As writers, editors, and librarians in the literary community we denounce the Antioch Review’s decisions not only to publish this piece, but subsequently to tout it on social media as “not-to-miss,” “sure to entertain, intrigue, and provoke,” and an opportunity “to take our debate to a new level on the topic of transgenders” [sic], and we ask for accountability from the editors for this decision. Antioch Review, founded in 1941, advertises its mission as being to “publish the best words in the best order,” and we call on the editors to respond to how this article fits into that mission.
As writers and editors ourselves, we find a serious lack of judgment behind the writing, publishing, and publicizing of this piece, and we are shocked that the Antioch Review, a journal of such stature, would choose to publish it. As people who care about language, we are particularly troubled by the article’s righteous celebration of ignorance about how nouns and adjectives work, and the author’s desire to blame trans people and their allies for rejecting nouns that have no descriptive or identifying purchase (“transgenders”) in favor of adjectival uses that correctly describe people: trans men, trans women, trans people, gender non-conforming humans. It is deeply troubling that the Antioch Review promotes this sort of bigotry.
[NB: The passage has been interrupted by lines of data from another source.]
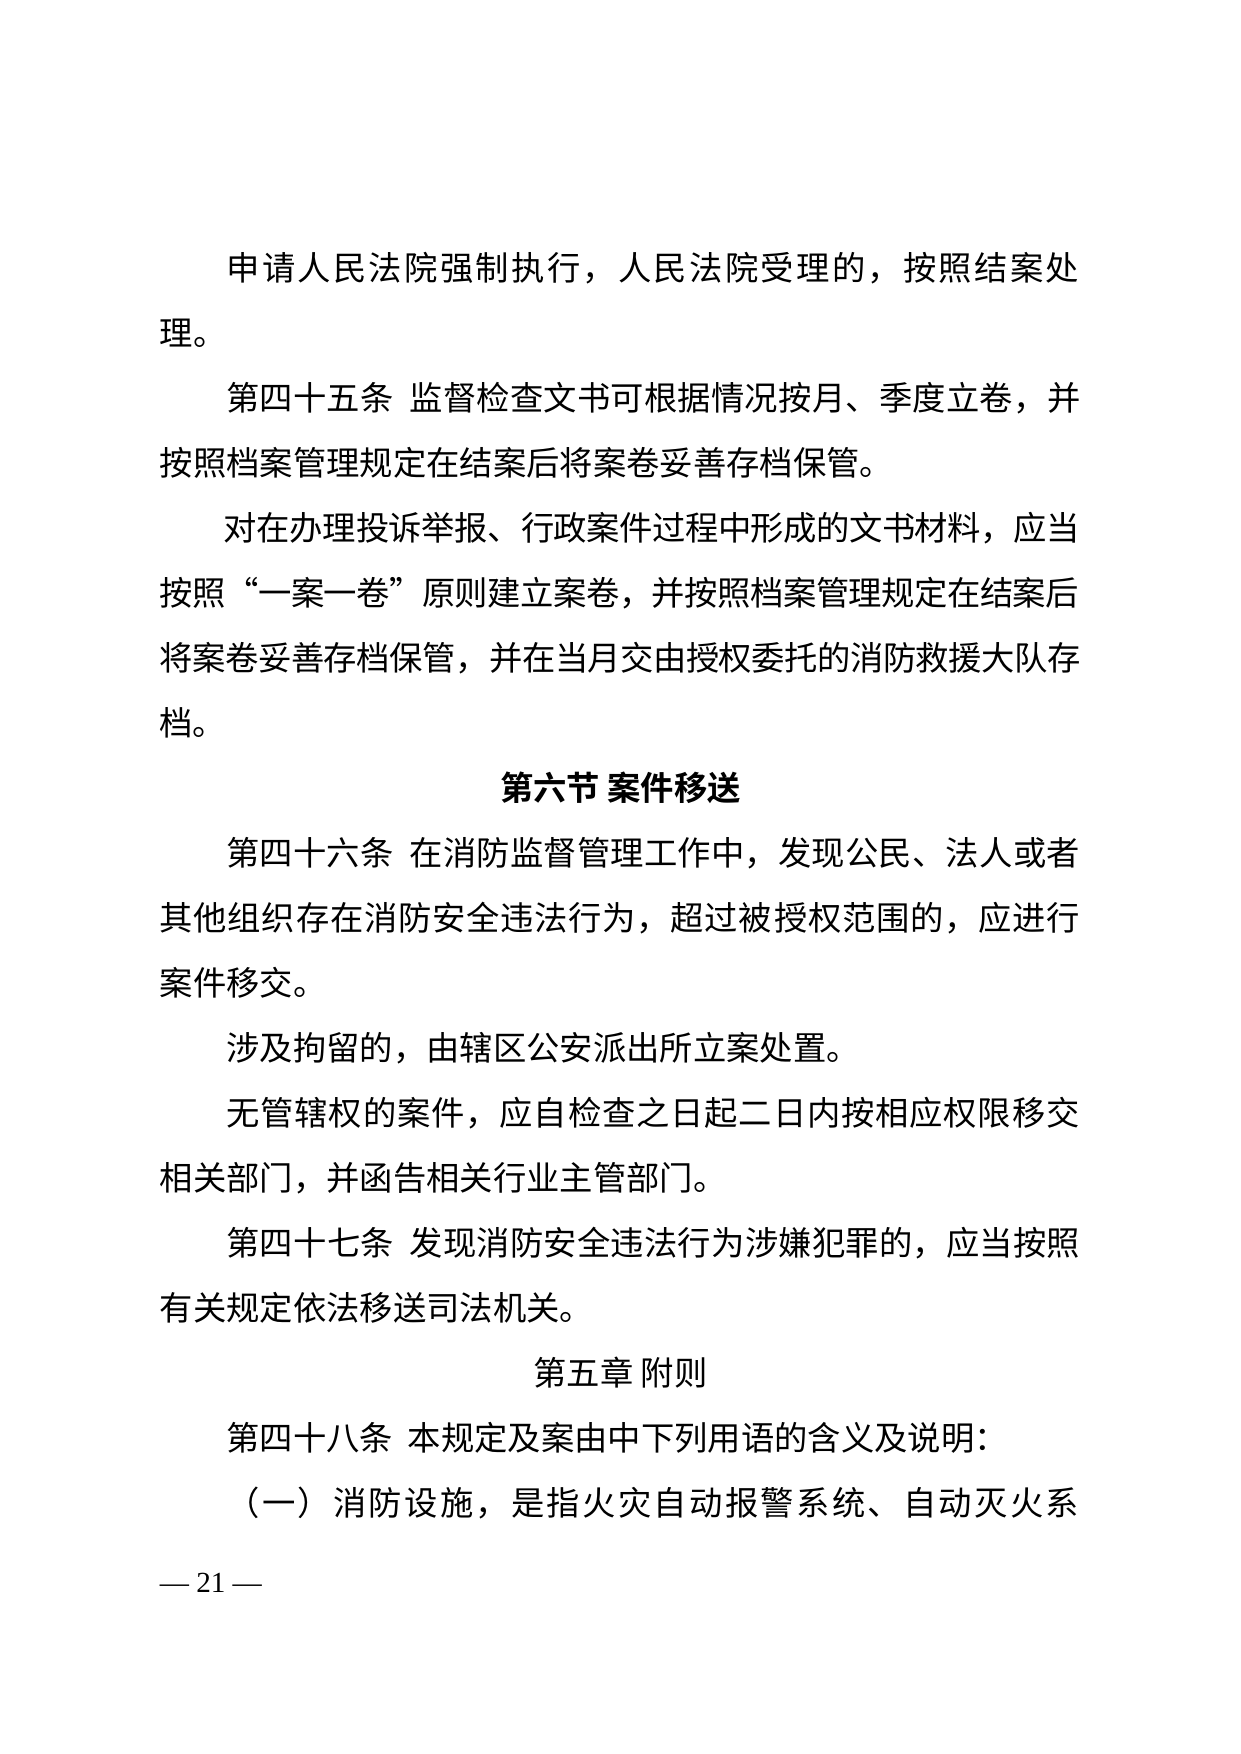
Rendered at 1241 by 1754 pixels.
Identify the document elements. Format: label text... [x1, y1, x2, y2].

text 第四十五条 监督检查文书可根据情况按月、季度立卷，并按照档案管理规定在结案后将案卷妥善存档保管。 [159, 363, 1081, 493]
text 第四十七条 发现消防安全违法行为涉嫌犯罪的，应当按照有关规定依法移送司法机关。 [159, 1208, 1081, 1338]
text 申请人民法院强制执行，人民法院受理的，按照结案处理。 [159, 233, 1081, 363]
list 附则 [159, 1338, 1081, 1403]
text 无管辖权的案件，应自检查之日起二日内按相应权限移交相关部门，并函告相关行业主管部门。 [159, 1078, 1081, 1208]
text 涉及拘留的，由辖区公安派出所立案处置。 [159, 1013, 1081, 1078]
text 第四十八条 本规定及案由中下列用语的含义及说明： [159, 1403, 1081, 1468]
text 第四十六条 在消防监督管理工作中，发现公民、法人或者其他组织存在消防安全违法行为，超过被授权范围的，应进行案件移交。 [159, 818, 1081, 1013]
text 第六节 案件移送 [159, 753, 1081, 818]
text 对在办理投诉举报、行政案件过程中形成的文书材料，应当按照“一案一卷”原则建立案卷，并按照档案管理规定在结案后将案卷妥善存档保管，并在当月交由授权委托的消防救援大队存档。 [159, 493, 1081, 753]
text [159, 1468, 1081, 1533]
We can find no redeeming aesthetic or political justification.
Harris calls into question the very identity of transgender people, whom he calls “incomplete figures, arresting amalgamations of sexual traits,” and an “(often unsuccessful) illusion.” Framing the existence and realities of trans people in this way — as up for debate — is far from innocently provocative. It’s dangerous, specious, and complicit in the spectrum of violence that trans people face every day in this political climate. Among the many troubles with this piece, we consider this one of the most harmful.
Antioch College as a whole issued a press release calling the article a “must-read.” The layers of not only complicity but endorsement that this dehumanizing article passed through is astounding. As members of the literary community, we refuse to be silent in the face of transphobia in our midst, which we understand to be related to the many individual and structural incidents of racism, sexism, misogyny, homophobia, and other violences large and small experienced by members of our community.